William James wrote:

“I began by a reference to Fitz James Stephen; let me end by a quotation from him. What do you think of yourself? What do you think of the world? . . . These are questions with which all must deal as it seems good to them. They are riddles of the Sphinx, and in some way or other we must deal with them. . . . In all important transactions of life we have to take a leap in the dark.... If we decide to leave the riddles unanswered, that is a choice; if we waver in our answer, that, too, is a choice: but whatever choice we make, we make it at our peril. If a man chooses to turn his back altogether on God and the future, no one can prevent him; no one can show beyond reasonable doubt that he is mistaken. If a man thinks otherwise and acts as he thinks, I do not see that anyone can prove that he is mistaken. Each must act as he thinks best; and if he is wrong, so much the worse for him. We stand on a mountain pass in the midst of whirling snow and blinding mist through which we get glimpses now and then of paths which may be deceptive. If we stand still we shall be frozen to death. If we take the wrong road we shall be dashed to pieces. We do not certainly know whether there is any right one. What must we do? ‘Be strong and of a good courage.' Act for the best, hope for the best, and take what comes. . . . If death ends all, we cannot meet death better."

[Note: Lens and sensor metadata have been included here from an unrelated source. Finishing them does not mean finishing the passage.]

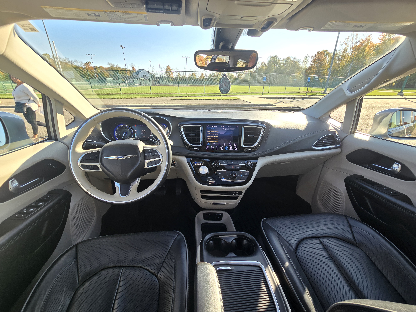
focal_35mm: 13
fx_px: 156
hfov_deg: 106.2
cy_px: 156
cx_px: 208
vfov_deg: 89.9
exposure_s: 1/202
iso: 50
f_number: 2.2
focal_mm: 2.2
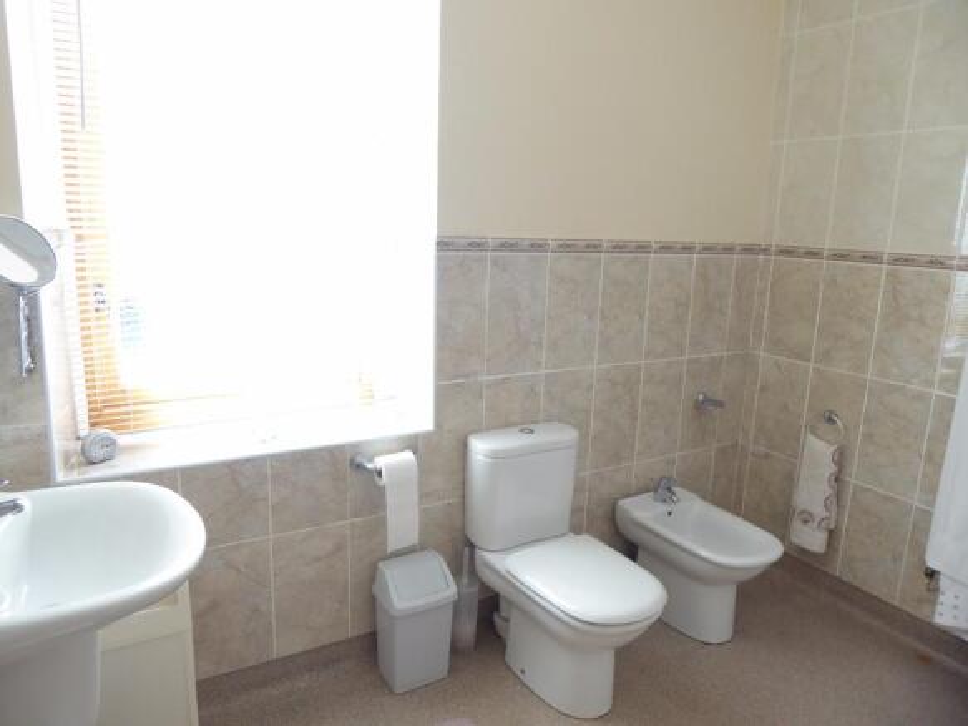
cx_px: 484
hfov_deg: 71.6
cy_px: 363
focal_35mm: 24
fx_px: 671
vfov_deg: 56.8
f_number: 3.3
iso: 160
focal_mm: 4.3
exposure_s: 1/60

James argues that each of us is free to follow our passional natures. We are free to believe whatever we like. According to James, it is not immoral to believe some things without good reason. What do you think? Please think of an example where following our passional natures in situations where intellectual reasoning is not possible may lead to bad consequences. Does this mean that James’ argument is wrong? Why or why not? What reasons support your claim?